How would I represent this in the sbatch script? This is what I have so far as a min example.
#SBATCH --nodes=2
#SBATCH --gres=gpu:2
#SBATCH --cpus-per-task=20
source ~/ray_env/bin/activate
# ray setup from NERSC repository
echo "Ray setup"
redis_password=$(uuidgen)
export redis_password
nodes=$(scontrol show hostnames "$SLURM_JOB_NODELIST") # Getting the node names
nodes_array=($nodes)
node_1=${nodes_array[0]}
ip=$(srun --nodes=1 --ntasks=1 -w "$node_1" hostname --ip-address) # making redis-address
# if we detect a space character in the head node IP, we'll
# convert it to an ipv4 address. This step is optional.

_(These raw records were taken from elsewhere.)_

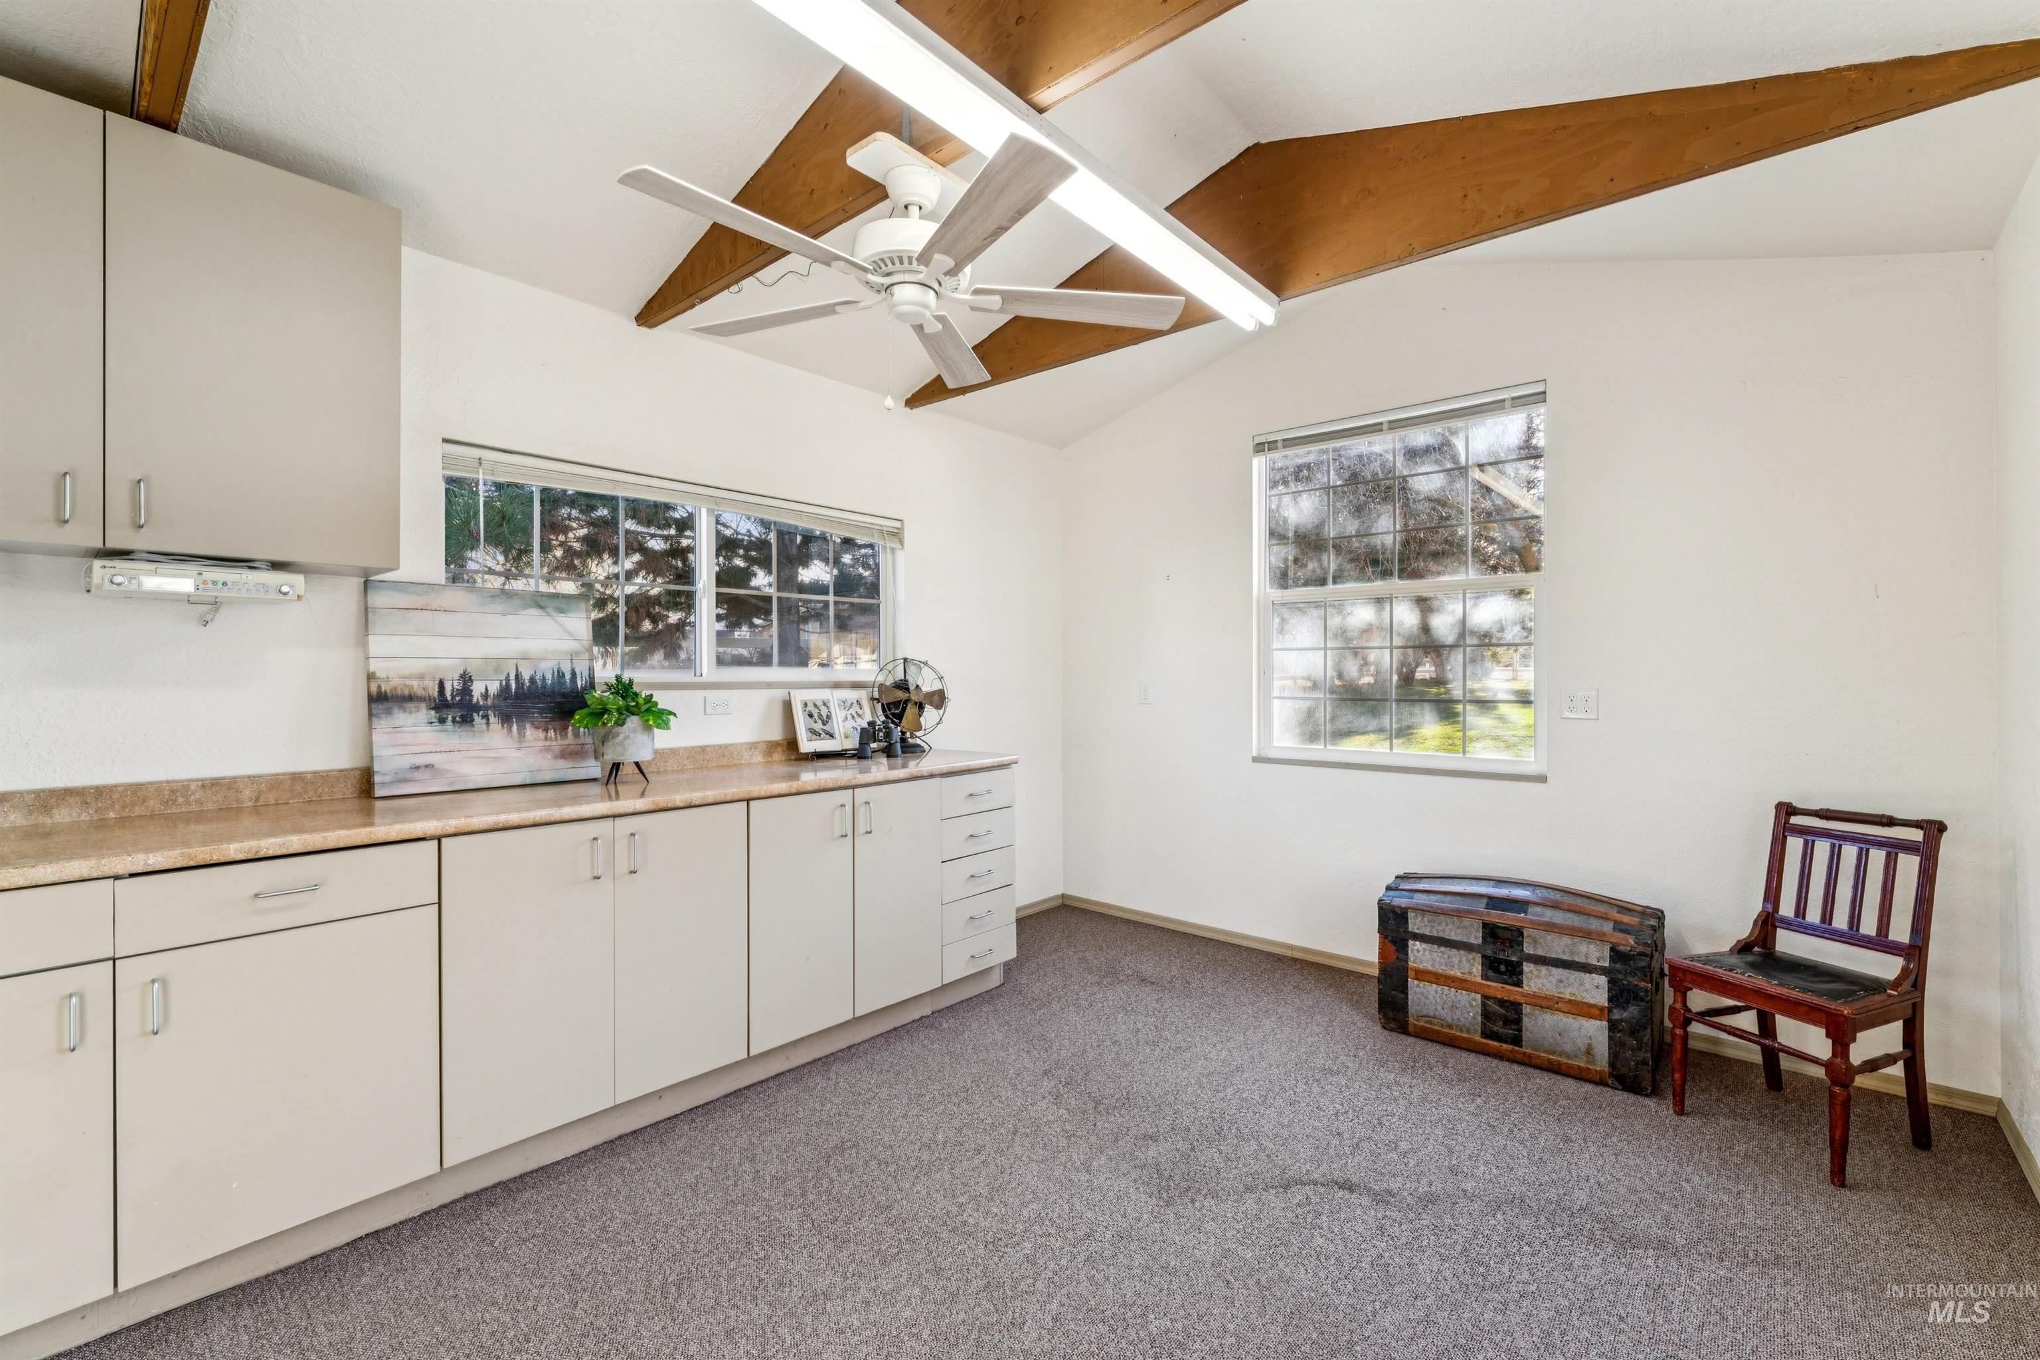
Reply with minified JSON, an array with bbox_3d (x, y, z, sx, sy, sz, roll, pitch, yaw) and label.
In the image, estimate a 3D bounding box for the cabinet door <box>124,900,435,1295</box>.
[{"bbox_3d":[-1.477,0.807,1.732,0.030,0.602,0.500,0,0,41],"label":"cabinet door"}]

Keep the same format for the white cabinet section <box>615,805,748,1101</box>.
[{"bbox_3d":[-1.149,0.745,2.580,0.570,0.762,0.387,0,0,42],"label":"white cabinet section"}]

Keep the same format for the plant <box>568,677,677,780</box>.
[{"bbox_3d":[-1.196,0.149,2.561,0.262,0.323,0.292,0,0,41],"label":"plant"}]

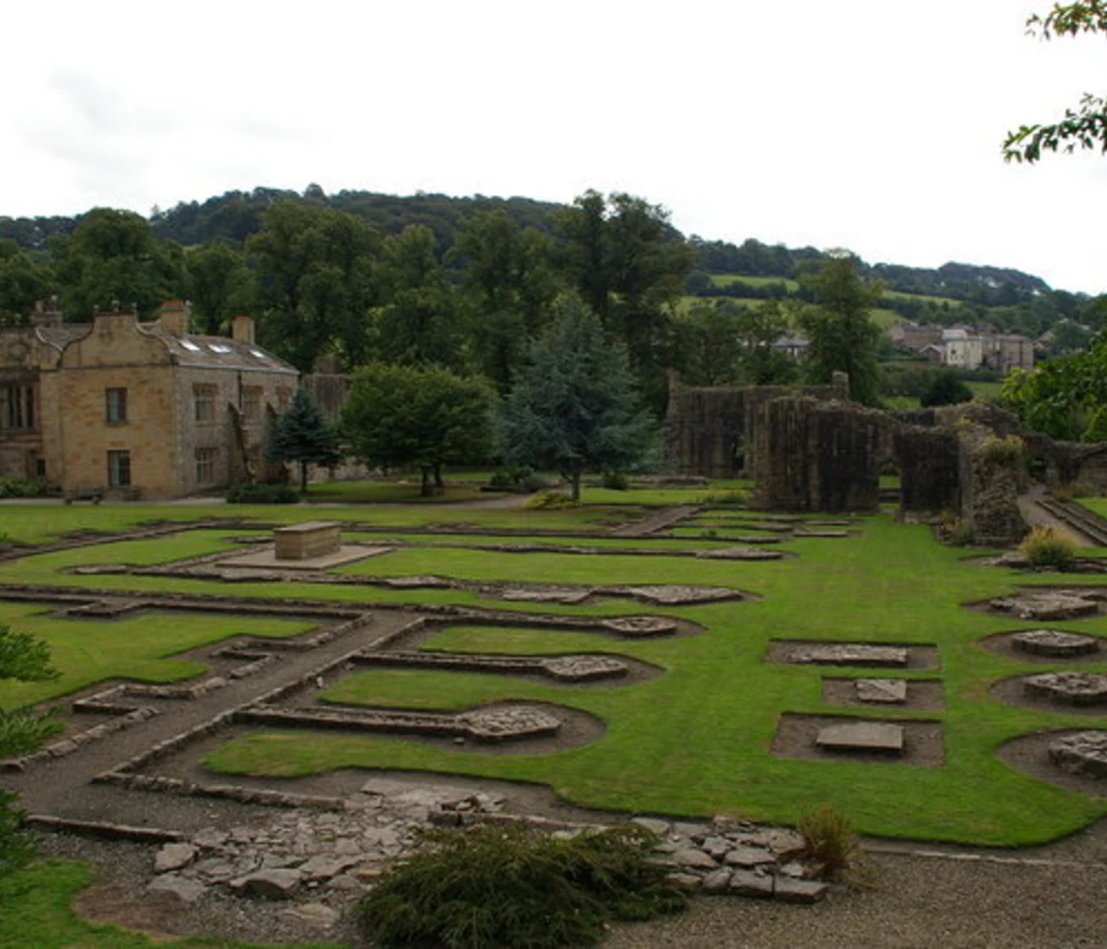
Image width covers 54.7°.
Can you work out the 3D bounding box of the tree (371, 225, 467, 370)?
[{"bbox_3d":[-13.570,-12.430,105.230,9.740,24.070,9.740,-1,4,0],"label":"tree"}]

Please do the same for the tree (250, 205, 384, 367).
[{"bbox_3d":[-23.180,-12.970,102.180,12.620,25.770,11.990,-1,4,0],"label":"tree"}]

if [[ "$ip" == *" "* ]]; then
IFS=' ' read -ra ADDR <<< "$ip"
if [[ ${#ADDR[0]} -gt 16 ]]; then
ip=${ADDR[1]}
else
ip=${ADDR[0]}
fi
echo "IPV6 address detected. We split the IPV4 address as $ip"
fi
port=6379
ip_head=$ip:$port
export ip_head
echo "IP Head: $ip_head"
echo "STARTING HEAD at $node_1"
srun --nodes=1 --ntasks=1 -w "$node_1" \
ray start --head --node-ip-address="$ip" --port=$port --redis-password="$redis_password" --block & ; python3 hp_cluster.py --run_id RayCluster
sleep 30
worker_num=$((SLURM_JOB_NUM_NODES - 1)) #number of nodes other than the head node
for ((i = 1; i <= worker_num; i++)); do
node_i=${nodes_array[$i]}
echo "STARTING WORKER $i at $node_i"
srun --nodes=1 --ntasks=1 -w "$node_i" ray start --address "$ip_head" --redis-password="$redis_password" --block & ; python hp_cluster.py --run_id RayCluster --worker
sleep 5
done
echo "Setup complete"
However it doesn’t work. The code works since I can do it manually with interactive terminals.
Any suggestions on when and how to run my program after starting the Ray cluster would really help.
Thanks!